### Task to complete
What lines of the listing below contain the word "Club"? Copy each of them out.

─── Data to use ───

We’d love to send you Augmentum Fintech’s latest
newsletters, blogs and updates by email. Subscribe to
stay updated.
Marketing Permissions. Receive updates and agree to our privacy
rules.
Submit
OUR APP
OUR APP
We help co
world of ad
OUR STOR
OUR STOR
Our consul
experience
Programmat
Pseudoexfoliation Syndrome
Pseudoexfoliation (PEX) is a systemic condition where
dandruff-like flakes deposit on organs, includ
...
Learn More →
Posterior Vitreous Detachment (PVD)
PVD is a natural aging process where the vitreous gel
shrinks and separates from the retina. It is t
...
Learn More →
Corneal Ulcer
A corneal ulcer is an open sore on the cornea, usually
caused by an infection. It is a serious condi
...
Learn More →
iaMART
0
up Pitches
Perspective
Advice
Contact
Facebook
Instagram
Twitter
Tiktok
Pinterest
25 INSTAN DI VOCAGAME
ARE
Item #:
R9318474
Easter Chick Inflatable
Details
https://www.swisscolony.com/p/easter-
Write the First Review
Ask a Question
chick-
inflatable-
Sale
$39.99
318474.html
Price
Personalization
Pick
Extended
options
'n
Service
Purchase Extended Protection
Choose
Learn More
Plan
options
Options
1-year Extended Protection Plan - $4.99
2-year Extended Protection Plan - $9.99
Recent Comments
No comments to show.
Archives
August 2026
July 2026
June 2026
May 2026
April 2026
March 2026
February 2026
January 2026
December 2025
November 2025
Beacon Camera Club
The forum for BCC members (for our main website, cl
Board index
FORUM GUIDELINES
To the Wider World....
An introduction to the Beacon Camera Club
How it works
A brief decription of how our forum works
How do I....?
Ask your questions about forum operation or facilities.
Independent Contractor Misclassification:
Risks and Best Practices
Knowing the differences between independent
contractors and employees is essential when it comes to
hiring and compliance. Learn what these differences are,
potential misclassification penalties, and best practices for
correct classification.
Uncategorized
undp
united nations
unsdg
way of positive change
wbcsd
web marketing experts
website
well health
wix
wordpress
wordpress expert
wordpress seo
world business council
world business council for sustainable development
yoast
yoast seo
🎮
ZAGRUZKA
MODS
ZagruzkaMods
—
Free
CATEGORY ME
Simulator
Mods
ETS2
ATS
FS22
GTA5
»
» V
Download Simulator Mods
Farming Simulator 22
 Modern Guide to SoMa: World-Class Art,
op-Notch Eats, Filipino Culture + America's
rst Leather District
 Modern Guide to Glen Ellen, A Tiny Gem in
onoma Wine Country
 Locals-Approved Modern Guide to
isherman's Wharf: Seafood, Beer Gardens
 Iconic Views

───

### Response to this exercise
Beacon Camera Club
An introduction to the Beacon Camera Club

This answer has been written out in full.